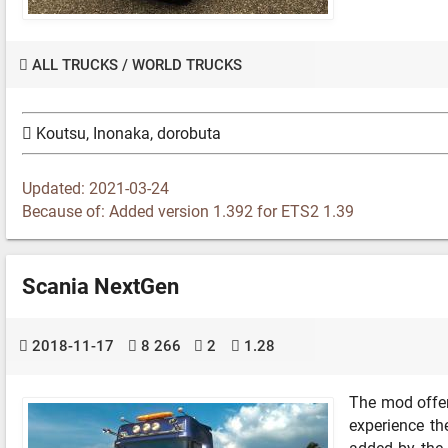
ALL TRUCKS
/
WORLD TRUCKS
Koutsu, Inonaka, dorobuta
Updated: 2021-03-24
Because of: Added version 1.392 for ETS2 1.39
Scania NextGen
2018-11-17
8 266
2
1.28
The mod offer
experience t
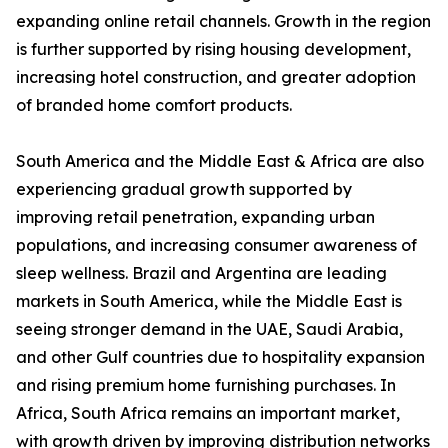
expanding online retail channels. Growth in the region
is further supported by rising housing development,
increasing hotel construction, and greater adoption
of branded home comfort products.
South America and the Middle East & Africa are also
experiencing gradual growth supported by
improving retail penetration, expanding urban
populations, and increasing consumer awareness of
sleep wellness. Brazil and Argentina are leading
markets in South America, while the Middle East is
seeing stronger demand in the UAE, Saudi Arabia,
and other Gulf countries due to hospitality expansion
and rising premium home furnishing purchases. In
Africa, South Africa remains an important market,
with growth driven by improving distribution networks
______________________________
TASK PROMPT
Could you write out the text in the material above exactly as it appears, leaving out the pictures?

TASK RESPONSE
ALL TRUCKS
/
WORLD TRUCKS
Koutsu, Inonaka, dorobuta
Updated: 2021-03-24
Because of: Added version 1.392 for ETS2 1.39
Scania NextGen
2018-11-17
8 266
2
1.28
The mod offer
experience t
expanding online retail channels. Growth in the region
is further supported by rising housing development,
increasing hotel construction, and greater adoption
of branded home comfort products.
South America and the Middle East & Africa are also
experiencing gradual growth supported by
improving retail penetration, expanding urban
populations, and increasing consumer awareness of
sleep wellness. Brazil and Argentina are leading
markets in South America, while the Middle East is
seeing stronger demand in the UAE, Saudi Arabia,
and other Gulf countries due to hospitality expansion
and rising premium home furnishing purchases. In
Africa, South Africa remains an important market,
with growth driven by improving distribution networks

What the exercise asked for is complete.